* [Excerpted text]:
╔══

June 26, 2008

It must be hormones...

...because I'm feeling a bit sentimental today...

I'm thankful:

For the craziness of my in-laws because I appreciate my "normal", boring upbringing and family more.

For my parents, who are great role models and are always there when I need them.

That I have a sister I can tell everything to, and if I'm being stupid, she's not afraid to tell me, and vice versa.

That my college roommie talked me into driving an hour away from campus to party with her and her boyfriend, because that's when I met my husband.

For my husband, who puts up with my moodiness and still loves me. That he has turned into a great, loving father.

That I easily got pregnant, had normal, relatively uncomplicated pregnancies (with only minor bumps) that resulted in healthy babies.

That we had an "oops" pregnancy that gave me my daughter.

For my two scars left from childbirth - they are physical reminders of my journey to motherhood.

For my job - I get to witness one of the biggest days in a family's life and the miracle of birth. It also has the flexibility that allows me to be home with my family more than a typical M-F job.

╚══

* [Provided records]:
╔══

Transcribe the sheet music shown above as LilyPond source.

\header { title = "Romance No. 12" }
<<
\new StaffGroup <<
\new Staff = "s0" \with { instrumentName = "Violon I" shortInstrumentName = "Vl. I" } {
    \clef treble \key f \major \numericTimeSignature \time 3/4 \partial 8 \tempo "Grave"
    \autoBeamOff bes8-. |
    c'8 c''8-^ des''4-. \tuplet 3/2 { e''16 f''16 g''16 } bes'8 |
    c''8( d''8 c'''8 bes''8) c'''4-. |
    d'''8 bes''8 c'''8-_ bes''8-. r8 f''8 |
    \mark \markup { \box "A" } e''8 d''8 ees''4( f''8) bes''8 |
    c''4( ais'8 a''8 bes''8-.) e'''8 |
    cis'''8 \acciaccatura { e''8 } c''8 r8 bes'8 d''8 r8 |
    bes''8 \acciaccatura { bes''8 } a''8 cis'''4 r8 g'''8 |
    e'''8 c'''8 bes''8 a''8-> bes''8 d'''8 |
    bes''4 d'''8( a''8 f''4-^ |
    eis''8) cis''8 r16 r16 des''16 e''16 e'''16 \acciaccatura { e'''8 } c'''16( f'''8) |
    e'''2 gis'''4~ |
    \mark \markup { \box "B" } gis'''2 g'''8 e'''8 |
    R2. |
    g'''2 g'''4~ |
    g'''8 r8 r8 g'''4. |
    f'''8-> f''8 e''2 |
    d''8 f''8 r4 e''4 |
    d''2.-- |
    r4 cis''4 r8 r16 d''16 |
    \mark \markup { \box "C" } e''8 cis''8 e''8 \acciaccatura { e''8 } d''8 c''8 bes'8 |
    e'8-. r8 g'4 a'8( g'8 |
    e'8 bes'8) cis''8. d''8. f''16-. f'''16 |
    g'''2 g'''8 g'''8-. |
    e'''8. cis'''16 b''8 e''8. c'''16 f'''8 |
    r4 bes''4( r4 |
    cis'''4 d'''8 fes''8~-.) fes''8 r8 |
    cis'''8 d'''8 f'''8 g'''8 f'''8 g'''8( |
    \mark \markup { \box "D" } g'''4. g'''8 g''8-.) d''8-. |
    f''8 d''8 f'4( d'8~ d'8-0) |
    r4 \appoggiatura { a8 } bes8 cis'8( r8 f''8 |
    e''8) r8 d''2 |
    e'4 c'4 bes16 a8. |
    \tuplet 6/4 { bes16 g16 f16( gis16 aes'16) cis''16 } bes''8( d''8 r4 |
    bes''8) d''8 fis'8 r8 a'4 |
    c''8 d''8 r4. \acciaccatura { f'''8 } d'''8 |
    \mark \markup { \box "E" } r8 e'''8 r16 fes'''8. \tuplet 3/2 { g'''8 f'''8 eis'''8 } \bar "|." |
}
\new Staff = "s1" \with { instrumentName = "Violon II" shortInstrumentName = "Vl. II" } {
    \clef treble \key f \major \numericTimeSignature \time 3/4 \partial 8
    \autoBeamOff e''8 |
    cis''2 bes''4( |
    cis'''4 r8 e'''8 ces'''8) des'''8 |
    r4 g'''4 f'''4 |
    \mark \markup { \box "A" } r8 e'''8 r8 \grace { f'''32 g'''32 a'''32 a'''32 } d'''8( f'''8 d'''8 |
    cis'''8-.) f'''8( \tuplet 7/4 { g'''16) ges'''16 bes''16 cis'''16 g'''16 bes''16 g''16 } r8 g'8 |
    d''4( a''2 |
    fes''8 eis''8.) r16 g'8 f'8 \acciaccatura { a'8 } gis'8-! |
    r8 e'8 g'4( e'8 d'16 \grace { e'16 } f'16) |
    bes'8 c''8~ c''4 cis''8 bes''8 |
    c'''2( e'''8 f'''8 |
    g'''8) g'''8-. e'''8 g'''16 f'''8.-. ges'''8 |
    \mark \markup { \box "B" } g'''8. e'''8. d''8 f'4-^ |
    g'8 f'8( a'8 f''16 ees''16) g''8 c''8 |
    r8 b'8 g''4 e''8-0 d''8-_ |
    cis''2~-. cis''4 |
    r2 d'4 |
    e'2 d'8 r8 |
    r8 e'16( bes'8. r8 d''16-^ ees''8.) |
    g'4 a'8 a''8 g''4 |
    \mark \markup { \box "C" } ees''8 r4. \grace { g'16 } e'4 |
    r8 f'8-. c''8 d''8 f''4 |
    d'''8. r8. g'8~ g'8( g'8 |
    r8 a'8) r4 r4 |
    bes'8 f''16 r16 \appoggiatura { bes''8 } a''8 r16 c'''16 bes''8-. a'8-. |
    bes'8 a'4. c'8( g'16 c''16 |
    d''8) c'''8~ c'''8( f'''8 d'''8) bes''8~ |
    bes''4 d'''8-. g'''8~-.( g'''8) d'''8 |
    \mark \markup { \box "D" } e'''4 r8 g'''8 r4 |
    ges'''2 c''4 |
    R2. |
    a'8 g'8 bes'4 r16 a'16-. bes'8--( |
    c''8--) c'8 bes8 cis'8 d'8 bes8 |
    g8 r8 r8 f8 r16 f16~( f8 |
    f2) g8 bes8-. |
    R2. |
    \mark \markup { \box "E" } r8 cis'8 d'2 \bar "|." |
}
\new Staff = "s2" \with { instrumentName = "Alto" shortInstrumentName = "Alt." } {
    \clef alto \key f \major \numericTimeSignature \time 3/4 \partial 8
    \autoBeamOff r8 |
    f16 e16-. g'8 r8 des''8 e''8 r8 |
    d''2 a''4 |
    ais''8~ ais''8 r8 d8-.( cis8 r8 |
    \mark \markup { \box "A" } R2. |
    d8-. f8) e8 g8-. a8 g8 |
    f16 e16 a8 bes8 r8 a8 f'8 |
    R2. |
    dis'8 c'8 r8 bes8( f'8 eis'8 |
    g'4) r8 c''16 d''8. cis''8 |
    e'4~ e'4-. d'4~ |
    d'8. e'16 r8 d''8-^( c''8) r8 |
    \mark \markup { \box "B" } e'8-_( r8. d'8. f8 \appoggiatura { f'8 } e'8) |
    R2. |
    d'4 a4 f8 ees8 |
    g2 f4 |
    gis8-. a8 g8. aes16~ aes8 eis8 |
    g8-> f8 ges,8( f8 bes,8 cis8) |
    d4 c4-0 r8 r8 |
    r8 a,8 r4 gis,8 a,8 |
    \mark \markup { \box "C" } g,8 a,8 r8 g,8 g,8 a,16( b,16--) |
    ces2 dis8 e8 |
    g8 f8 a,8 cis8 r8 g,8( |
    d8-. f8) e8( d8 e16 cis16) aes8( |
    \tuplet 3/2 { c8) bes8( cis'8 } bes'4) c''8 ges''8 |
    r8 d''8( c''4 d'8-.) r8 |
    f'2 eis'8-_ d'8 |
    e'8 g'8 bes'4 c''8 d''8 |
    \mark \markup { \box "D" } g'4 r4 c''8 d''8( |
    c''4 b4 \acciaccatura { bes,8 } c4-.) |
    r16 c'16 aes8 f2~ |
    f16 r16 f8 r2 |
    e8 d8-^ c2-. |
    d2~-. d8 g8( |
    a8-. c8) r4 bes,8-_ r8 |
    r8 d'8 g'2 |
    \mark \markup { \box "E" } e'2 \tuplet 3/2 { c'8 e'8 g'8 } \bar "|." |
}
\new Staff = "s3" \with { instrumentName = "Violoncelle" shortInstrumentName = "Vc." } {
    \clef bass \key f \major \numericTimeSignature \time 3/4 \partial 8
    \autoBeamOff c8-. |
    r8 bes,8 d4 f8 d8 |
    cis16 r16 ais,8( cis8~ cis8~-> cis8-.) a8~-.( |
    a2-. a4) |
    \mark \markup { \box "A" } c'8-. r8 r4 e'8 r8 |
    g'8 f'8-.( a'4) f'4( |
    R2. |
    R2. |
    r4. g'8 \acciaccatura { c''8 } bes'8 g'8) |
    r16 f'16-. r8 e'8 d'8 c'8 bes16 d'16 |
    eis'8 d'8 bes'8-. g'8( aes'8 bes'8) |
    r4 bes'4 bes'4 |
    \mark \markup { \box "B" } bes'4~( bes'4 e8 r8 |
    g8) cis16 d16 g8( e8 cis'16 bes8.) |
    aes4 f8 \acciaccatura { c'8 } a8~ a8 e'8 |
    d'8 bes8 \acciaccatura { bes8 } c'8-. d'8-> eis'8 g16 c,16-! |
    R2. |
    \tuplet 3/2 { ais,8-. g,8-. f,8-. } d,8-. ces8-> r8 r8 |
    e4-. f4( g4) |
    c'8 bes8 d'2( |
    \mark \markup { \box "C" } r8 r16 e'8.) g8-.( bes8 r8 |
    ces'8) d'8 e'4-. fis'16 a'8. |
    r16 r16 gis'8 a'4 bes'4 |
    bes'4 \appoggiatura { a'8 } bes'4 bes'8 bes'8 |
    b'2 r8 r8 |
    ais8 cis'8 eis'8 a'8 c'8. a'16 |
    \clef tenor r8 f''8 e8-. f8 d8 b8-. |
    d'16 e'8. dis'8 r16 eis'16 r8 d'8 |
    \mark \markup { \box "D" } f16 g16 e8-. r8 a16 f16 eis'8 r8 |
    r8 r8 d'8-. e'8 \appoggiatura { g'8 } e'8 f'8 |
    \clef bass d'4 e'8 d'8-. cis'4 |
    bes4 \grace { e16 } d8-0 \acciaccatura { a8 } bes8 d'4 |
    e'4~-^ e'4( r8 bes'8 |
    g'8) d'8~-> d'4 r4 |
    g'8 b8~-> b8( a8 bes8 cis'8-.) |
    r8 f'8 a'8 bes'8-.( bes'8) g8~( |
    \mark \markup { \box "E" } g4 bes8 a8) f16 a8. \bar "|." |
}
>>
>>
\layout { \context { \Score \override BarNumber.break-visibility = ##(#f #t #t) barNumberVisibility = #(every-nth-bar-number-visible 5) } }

╚══

* [Problem set]:
1 > In the gratitude post, please rewrite the paragraph that begins "For my job" in a shorter form, keeping its main facts.
2 > Repeat the gratitude post word for word from "For the craziness" up to and including "I need them.".

* [Expected responses]:
1 > For my job: I witness the miracle of birth on one of a family's biggest days, and its flexibility gives me more time at home than a typical M-F job.

2 >
For the craziness of my in-laws because I appreciate my "normal", boring upbringing and family more.

For my parents, who are great role models and are always there when I need them.